# Information supplied:

····················

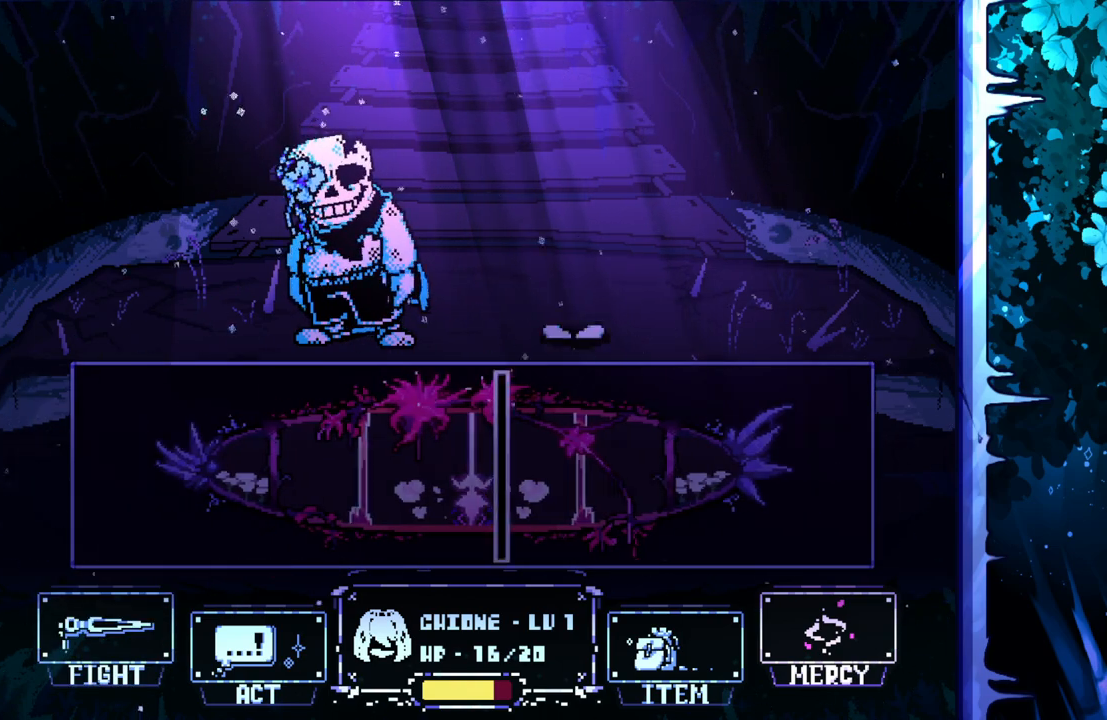
{"keys": [], "events": []}
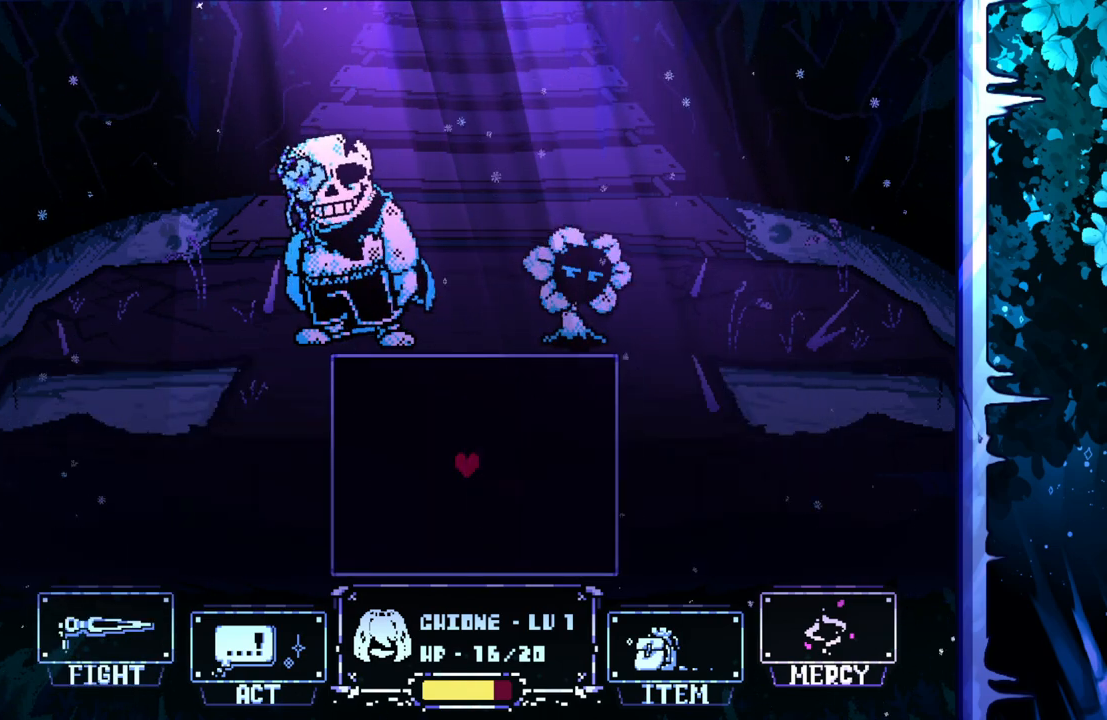
{"keys": [], "events": []}
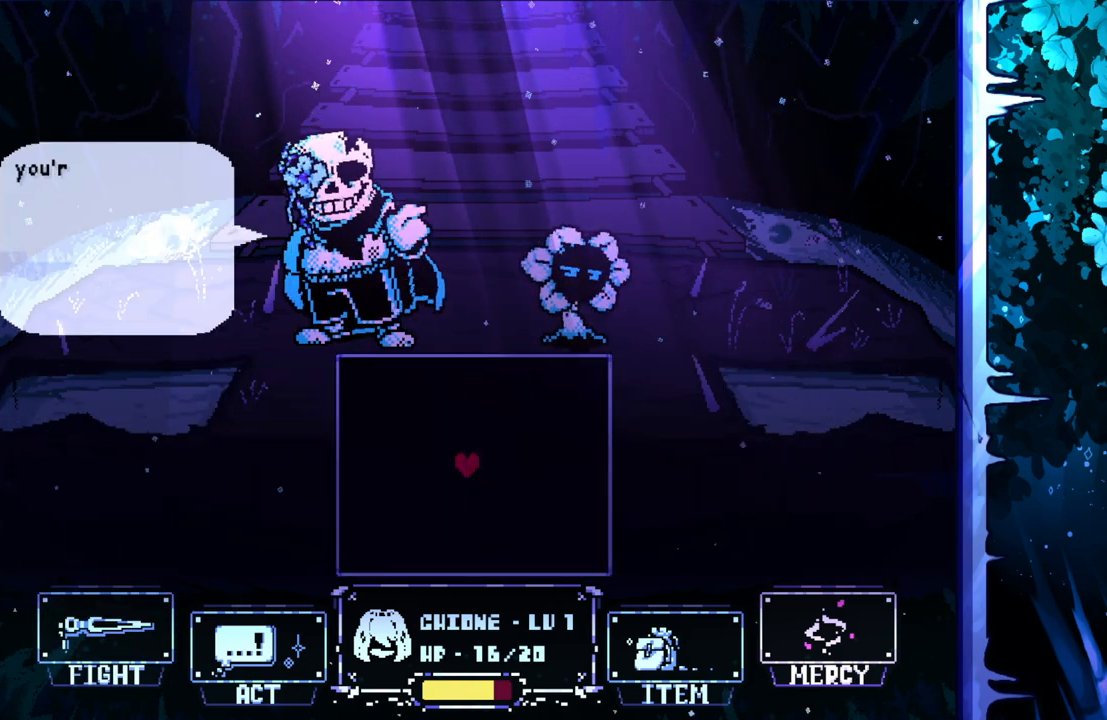
{"keys": [], "events": [[300, "x", "down"], [350, "x", "up"]]}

····················

# Goal of the exercise:
Once the pictures are set aside, transcribe the remaining lines above exactly.

# The answer:
{"keys": [], "events": []}
{"keys": [], "events": []}
{"keys": [], "events": [[300, "x", "down"], [350, "x", "up"]]}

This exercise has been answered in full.